ついたのは、キラキラと輝いて見える王都。初めて着た場所に少々はしゃいでしまったものの、騎士団長様は何も言わなかった。その瞳がまるで子供を見るようで、なんだか恥ずかしくなってすぐに冷静さを取り戻した。
「ところで、騎士団長様。
私はどこに住むことになるんでしょうか?」
「今日から学園寮に入れるからそこで過ごすことになる。」
「そうなんですか」
寮……つまり、自室が持てるという事だ。家では貧しくはないが富んでもいなかったため、自室はないに等しかった。

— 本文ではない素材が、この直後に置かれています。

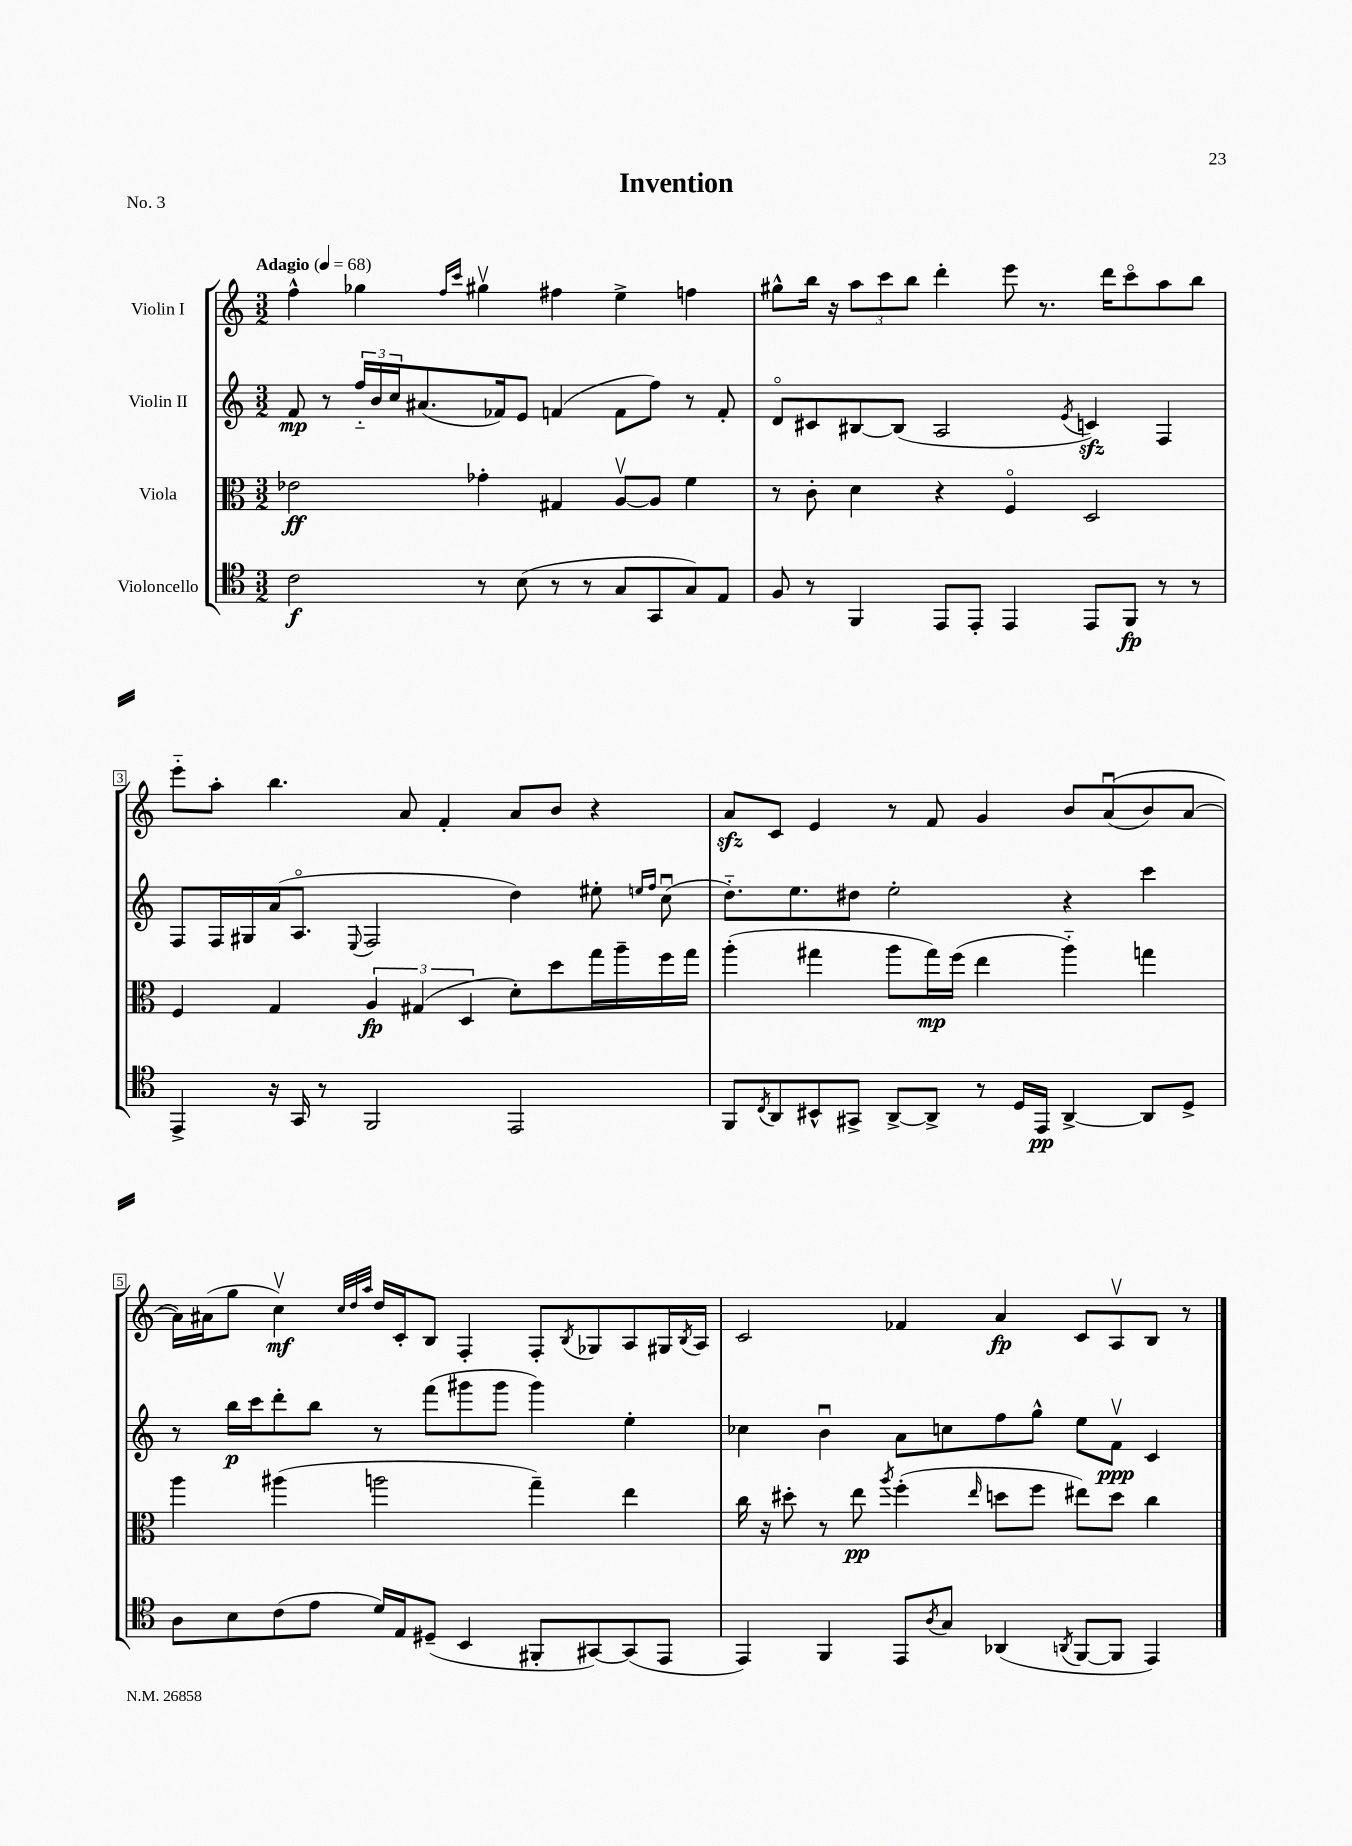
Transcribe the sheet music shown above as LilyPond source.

\header { title = "Invention" piece = "No. 3" }
<<
\new StaffGroup <<
\new Staff = "s0" \with { instrumentName = "Violin I" } {
    \clef treble \key c \major \numericTimeSignature \time 3/2 \tempo "Adagio" 4 = 68
    f''4-^ ges''4 \grace { f''16 c'''16 } gis''4\upbow fis''4 e''4-> f''4 |
    gis''8-^ b''16 r16 \tuplet 3/2 { a''8 c'''8 b''8 } d'''4-. e'''8 r8. d'''16 c'''8\flageolet a''8 b''8 |
    e'''8-_ a''8-. b''4. a'8 f'4-. a'8 b'8 r4 |
    a'8\sfz c'8 e'4 r8 f'8 g'4 b'8 a'8\downbow(\( b'8) a'8~ |
    a'16\) ais'16( g''8 c''4\upbow\mf) \grace { c''32 d''32 a''32 } d''16 c'16-. b8 f4-. f8-. \acciaccatura { b8 } ges8 a8 gis16 \acciaccatura { b8 } a16 |
    c'2 fes'4 a'4\fp c'8 a8\upbow b8 r8 \bar "|." |
}
\new Staff = "s1" \with { instrumentName = "Violin II" } {
    \clef treble \key c \major \numericTimeSignature \time 3/2
    f'8\mp r8 \tuplet 3/2 { f''16-_ b'16 c''16 } ais'8.( fes'16) e'8 f'4( f'8 f''8) r8 f'8-. |
    d'8\flageolet cis'8 bis8~ bis8( a2 \acciaccatura { e'8 } c'4\sfz) f4 |
    f8 f16 gis16 a'16( a8.\flageolet \appoggiatura { e8 } f2 d''4) eis''8-. \grace { e''16 f''16 } c''8\downbow( |
    d''8.-_) e''8. dis''8 e''2-. r4 c'''4 |
    r8 b''16\p c'''16 d'''8-. b''8 r8 f'''8( gis'''8 gis'''8 gis'''4) e''4-. |
    ces''4 b'4\downbow a'8 c''8 f''8 g''8-^ e''8 f'8\upbow\ppp c'4 \bar "|." |
}
\new Staff = "s2" \with { instrumentName = "Viola" } {
    \clef alto \key c \major \numericTimeSignature \time 3/2
    ees'2\ff ges'4-. gis4 a8~\upbow a8 f'4 |
    r8 c'8-. d'4 r4 f4\flageolet d2 |
    f4 g4 \tuplet 3/2 { a4\fp gis4( d4 } d'8-.) d''8 g''16 a''16-- f''16 g''16 |
    a''4-.( gis''4 a''8 gis''16\mp) f''16( e''4 a''4-_) g''4 |
    a''4 ais''4( a''2 g''4--) e''4 |
    c''16 r16 dis''8-. r8 e''8\pp \acciaccatura { a''8 } f''4-.( \grace { e''16 } d''8 f''8 eis''8) d''8 c''4 \bar "|." |
}
\new Staff = "s3" \with { instrumentName = "Violoncello" } {
    \clef tenor \key c \major \numericTimeSignature \time 3/2
    c'2\f r8 b8( r8 r8 g8 g,8 g8) e8 |
    f8 r8 f,4 e,8 e,8-. e,4 e,8 f,8\fp r8 r8 |
    e,4-> r16 g,16 r8 f,2 e,2 |
    f,8 \acciaccatura { c8 } a,8 bis,8-^ gis,8-> a,8~-> a,8-> r8 d16 e,16\pp a,4~-> a,8 d8-> |
    a8 b8 c'8( e'8 d'16) e16 dis8--( b,4 fis,8-. gis,8~) gis,8( e,8 |
    e,4) f,4 e,8 \acciaccatura { a8 } g8 aes,4( \acciaccatura { a,8 } f,8~ f,8 e,4) \bar "|." |
}
>>
>>
\layout { \context { \Score \override BarNumber.stencil = #(make-stencil-boxer 0.1 0.3 ly:text-interface::print) } }
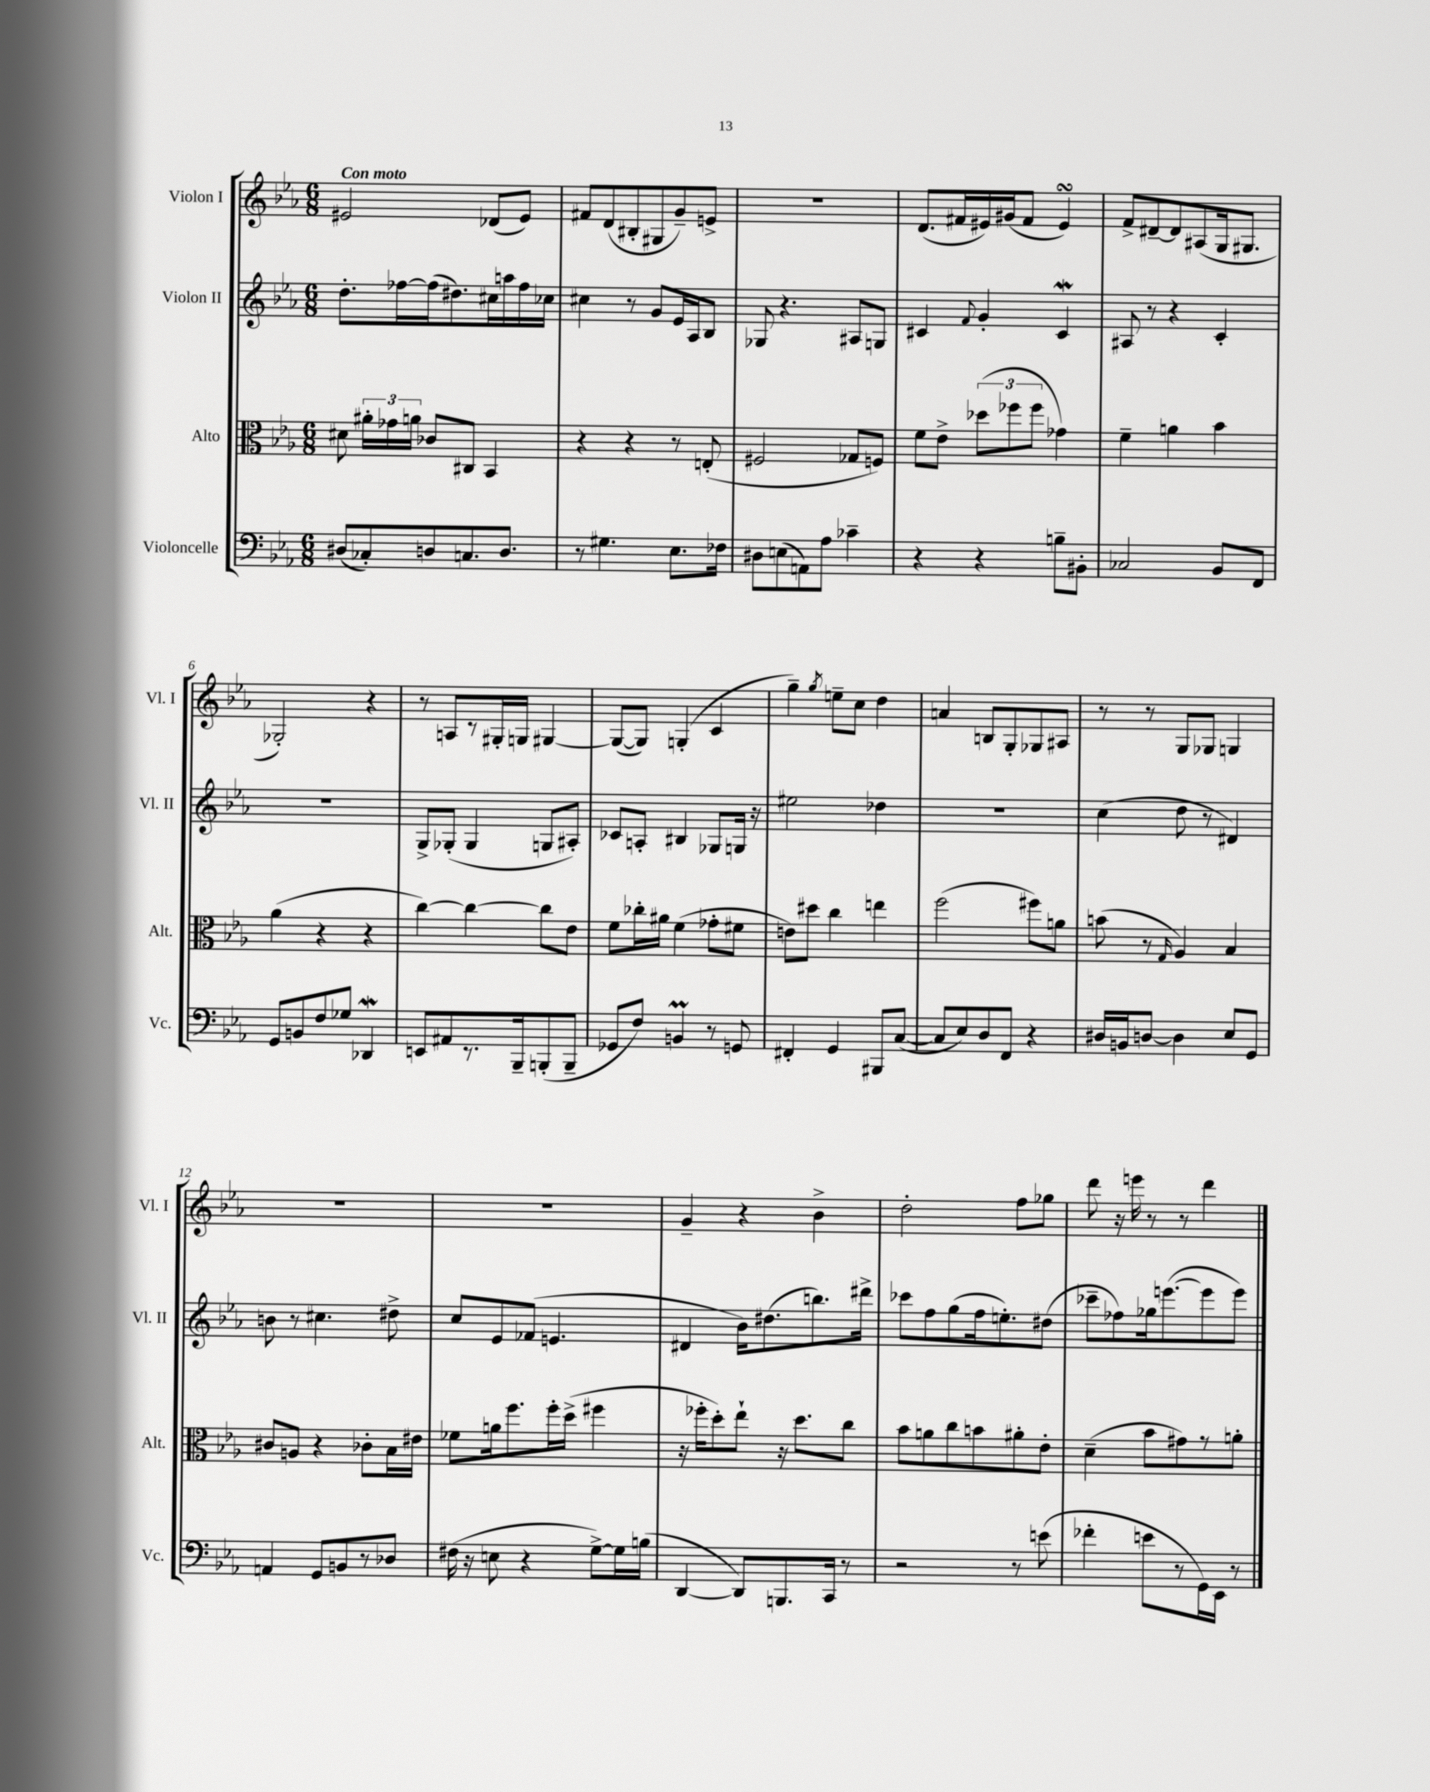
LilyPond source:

<<
\new StaffGroup <<
\new Staff = "s0" \with { instrumentName = "Violon I" shortInstrumentName = "Vl. I" } {
    \clef treble \key ees \major \numericTimeSignature \time 6/8 \tempo "Con moto"
    \autoBeamOff eis'2 des'8[( eis'8]) |
    fis'8[ d'8( bis8-. gis8 g'8--) e'8]-> |
    R2. |
    d'8.[( fis'16 eis'16) gis'16( fis'8] eis'4\turn) |
    f'8[-> dis'8~-- dis'8 ais8( g16 gis8.] |
    ges2-.) r4 |
    r8 a8[ r8 gis16-. g16] gis4~ |
    gis8[~( gis8]) g4-.( c'4 |
    g''4--) \acciaccatura { g''8 } e''8[-- c''8] d''4 |
    a'4 b8[ g8-. ges8 ais8] |
    r8 r8 g8[ ges8] g4 |
    R2. |
    R2. |
    g'4-- r4 bes'4-> |
    d''2-. f''8[ ges''8] |
    d'''8 r16 e'''16 r8 r8 d'''4 \bar "|." |
}
\new Staff = "s1" \with { instrumentName = "Violon II" shortInstrumentName = "Vl. II" } {
    \clef treble \key ees \major \numericTimeSignature \time 6/8
    \autoBeamOff d''8.[-. fes''16~ fes''16( dis''8.) cis''16 a''16 fes''16 ces''16] |
    cis''4 r8 g'8[ ees'16 aes16 bes8] |
    ges8 r4. ais8[ g8] |
    cis'4 \appoggiatura { f'8 } g'4-. cis'4\mordent |
    ais8 r8 r4 c'4-. |
    R2. |
    g8[-> ges8]-.( ges4 g8[ ais8]-.) |
    ces'8[ a8]-. bis4 ges8[ g16] r16 |
    eis''2 des''4 |
    R2. |
    c''4( d''8 r8 dis'4) |
    b'8 r8 cis''4. dis''8-> |
    c''8[ ees'8 fes'8]( e'4. |
    dis'4 bes'16[) dis''8.( b''8.) dis'''16]-> |
    ces'''8[ f''8 g''8( f''16 e''8.-.) dis''8]( |
    ces'''8[-- fes''8) ges''16 e'''8.~( e'''8 e'''8]) \bar "|." |
}
\new Staff = "s2" \with { instrumentName = "Alto" shortInstrumentName = "Alt." } {
    \clef alto \key ees \major \numericTimeSignature \time 6/8
    \autoBeamOff dis'8 \tuplet 3/2 { ais'16[-. ges'16 a'16] } ces'8[ cis8] bes,4 |
    r4 r4 r8 e8-.( |
    fis2 ges8[ f8]) |
    f'8[ ees'8]-> \tuplet 3/2 { des''8[( fes''8 fes''8] } ges'4) |
    f'4-- a'4 bes'4 |
    aes'4( r4 r4 |
    c''4~) c''4~ c''8[ ees'8] |
    f'8[ ces''16-. ais'16] f'4( ges'8[-. fis'8] |
    e'8[) dis''8] c''4 e''4 |
    f''2( fis''8[) a'8] |
    b'8( r8 \grace { g16 } aes4) bes4 |
    cis'8[ a8] r4 ces'8[-. bes16 eis'16] |
    fes'8[ a'16 f''8. f''16-. d''16]->( fis''4 |
    r16 fes''16[-. d''8-.) ees''8]-! r16 d''8.[ c''8] |
    bes'8[ a'8 c''8 b'8 ais'8-. ees'8]-. |
    d'4--( bes'8[ gis'8) r8 a'8]-. \bar "|." |
}
\new Staff = "s3" \with { instrumentName = "Violoncelle" shortInstrumentName = "Vc." } {
    \clef bass \key ees \major \numericTimeSignature \time 6/8
    \autoBeamOff dis8[( ces8-.) d8 c8. d8.] |
    r8 gis4. ees8.[ fes16] |
    dis8[ e8( a,8) aes8] ces'4-- |
    r4 r4 b8[-- bis,8]-. |
    ces2 bes,8[ f,8] |
    g,8[ b,8 f8 ges8] des,4\mordent |
    e,8[ ais,8 r8. bes,,16-- b,,8-.( b,,8]-- |
    ges,8[ f8]) b,4\prall r8 g,8 |
    fis,4-. g,4 bis,,8[ c8]~( |
    c8[ ees8) d8 f,8] r4 |
    dis16[ b,16 d8]~ d4 ees8[ g,8] |
    a,4 g,8[ b,8 r8 des8] |
    fis16( r16 e8 r4 g8[~->) g16 b16]( |
    d,4~ d,8[) b,,8. c,16] r8 |
    r2 r8 e'8( |
    fes'4-. e'8[ r8 g,16) ees,16] r8 \bar "|." |
}
>>
>>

アスティア魔法学園に期待が募る中、騎士団長様からの一言ですこし気分が下がった。それは、身分についてだ。
アスティア魔法学園に通うのは主に貴族や王族。私のように、身分の低いものがそこへ入学することは少ない。もし入学できるほどの実力を持っていても、大体が遠慮してしまうのだそうだ。遠慮する理由は、もちろん身分。
いい人がいれば悪い人がいるように、いい貴族もいれば悪い貴族もいる。過去に、私のように入学した者がある程度居たそうなのだが、その人達は貴族にいじめられて人間不信に陥ったそうだ。そのことが広まり、さらに入学希望者は減っていった。
やはり、身分の壁は大きい。自分の地位が高ければ高いほど偉ぶってしまうのはもう、人間の性だとしか言いようがないからどうやっても消えはしない。
なら、目立たないように努めよう。どうやっても多少は目立つかもしれないが、そこからだんだん沈めて、存在感を薄くしてしまおう。平穏な学園生活が理想だ。
「ついたぞ。」
「わぁ……!」
目の前にそびえたつのは大きな門。その向こうには広いグラウンドと大きな校舎があり、装飾もキラキラとしていて驚いた。今は長期休暇中なのか、人気はほとんどない。
「すごいですね!」
「ああ。」
ぶっきらぼうに頷いた騎士団長様は、すたすたと進んでいった。それについていくとたどり着いた大きな館。
「ここは……」
「女子寮だ。貴嬢の寮番号は寮長に聞け。
私はもう戻る。」
「ありがとうございました!」
「……頑張れよ」
必要最低限のことを言って、最後に小さくつぶやいたかと思うと踵を返していってしまった。とりあえず、騎士団長様の言われたように寮長に自室の番号を聞いて寮で一息つこうと思い立ったのだった。